Supreme Court decision ‘void ab initio’: Ibra
Following the decision, former MP and Chair of Drafting Committee of Constitutional Assembly (Special Majlis) Ibrahim ‘Ibra’ Ismail stated that the decision was “void ab initio” (void from the beginning).
“They cannot suspend the decisions of the parliament. Parliament should not adhere to the decisions of Supreme Court,” he said.
“Parliament is free to conduct its business anyway they want to. Only the public can reprimand the parliament,” he added.
Counsel General of Parliament Fathimath Filza and Parliamentary Speaker Abdulla Shahid were not responding to calls at time of press.
No one should meddle with the courts: Supreme Court
In a previous bid, the Supreme Court issued an order quashing the decision of Parliament’s Independent Institutions Oversight Committee to not recognize the legitimacy of the Hulhumale’ Magistrate Court.
Supreme Court in the order stated that while the Maldivian constitutional system broadly entertained the principle of separation of powers, no one power of the state can go beyond the limits set out in the constitution.

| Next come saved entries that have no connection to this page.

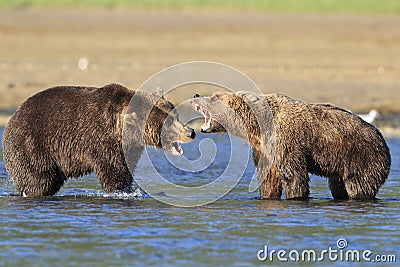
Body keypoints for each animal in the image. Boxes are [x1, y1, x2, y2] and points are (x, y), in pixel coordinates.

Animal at [1, 84, 195, 197]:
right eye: (167, 122)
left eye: (176, 115)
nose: (190, 132)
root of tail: (11, 120)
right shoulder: (102, 140)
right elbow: (113, 171)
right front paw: (122, 190)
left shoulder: (128, 146)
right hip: (32, 146)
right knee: (40, 180)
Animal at [191, 92, 390, 201]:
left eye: (215, 96)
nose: (195, 95)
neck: (256, 125)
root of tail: (381, 138)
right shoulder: (263, 147)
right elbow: (268, 176)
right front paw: (267, 195)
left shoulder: (285, 140)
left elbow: (293, 174)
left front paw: (295, 196)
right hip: (340, 166)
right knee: (338, 186)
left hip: (360, 156)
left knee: (358, 185)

“According to articles 5, 6 and 7 of the constitution that came to force on 7 August 2008, the Maldivian constitutional system has explicitly set out that the executive power, legislative power and the judicial power is independent from one another and the boundaries of each power being clearly set out, it is unconstitutional for one power of the state to go beyond its constitutional boundaries as stated in article 8 of the constitution,” read the order.

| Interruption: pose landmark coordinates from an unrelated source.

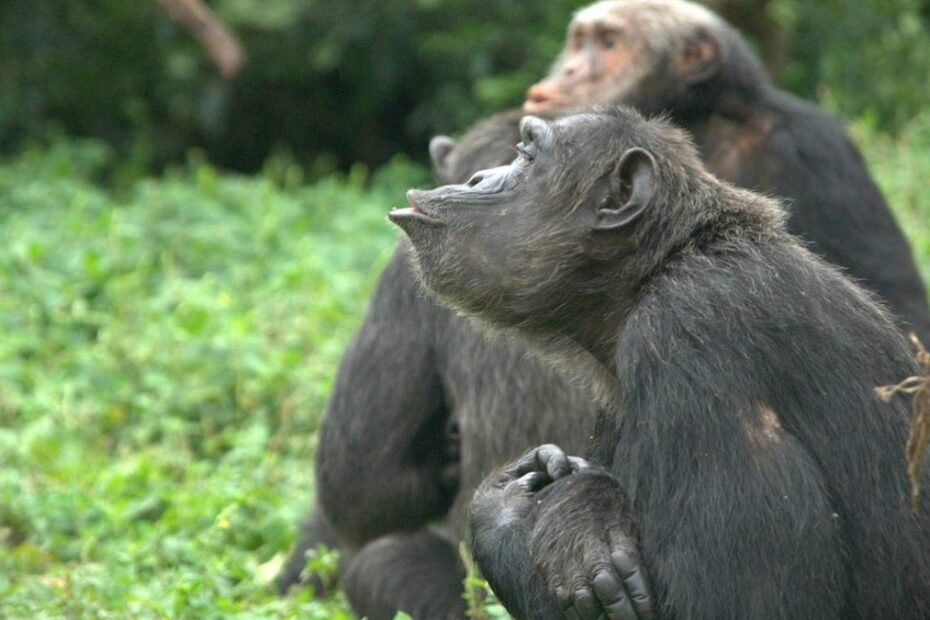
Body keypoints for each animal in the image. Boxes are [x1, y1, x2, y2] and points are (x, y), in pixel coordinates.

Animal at [391, 107, 930, 620]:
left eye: (526, 155)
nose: (477, 177)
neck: (658, 269)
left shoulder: (691, 333)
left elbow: (732, 608)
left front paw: (531, 508)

The Supreme Court also in its order maintained that as per the constitution, the judicial power of the state was the sole constitutional authority in settling legal disputes between the institutions of the state or private parties.
“The judiciary established under the constitution is an independent and impartial institution and that all public institutions shall protect and uphold this independence and impartiality and therefore no institution shall interfere or influence the functioning of the courts,” it added.
Speaking to Minivan News yesterday, Former Foreign Minister and UN Special Rapporteur on Human Rights in Iran Dr Ahmed Shaheed identified the “pathetic state of the judiciary” as one of the key human rights concerns he believed needed to be addressed in the Maldives.
“[The judiciary] is not only corrupt, but also coming under the influence of radical Islam, even to the extent of violating codified laws of the Maldives and clear international obligations,” Dr Shaheed claimed yesterday.
“Disregard for rule of law has also meant that a culture of impunity is deeply entrenched, rendering many of the human rights of the people meaningless.”